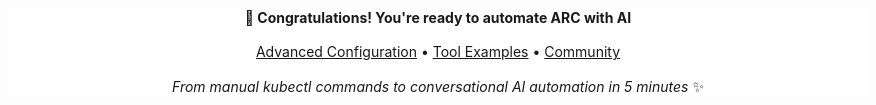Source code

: 
<div align="center">

**🎉 Congratulations! You're ready to automate ARC with AI**

[Advanced Configuration](./docs/) • [Tool Examples](./examples/) • [Community](https://github.com/tsviz/arc-config-mcp/discussions)

*From manual kubectl commands to conversational AI automation in 5 minutes* ✨

</div>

**Instructions for the task:** Transcribe the data exactly, minus any images.

**Result for this task:**
Source code

: 
<div align="center">

**🎉 Congratulations! You're ready to automate ARC with AI**

[Advanced Configuration](./docs/) • [Tool Examples](./examples/) • [Community](https://github.com/tsviz/arc-config-mcp/discussions)

*From manual kubectl commands to conversational AI automation in 5 minutes* ✨

</div>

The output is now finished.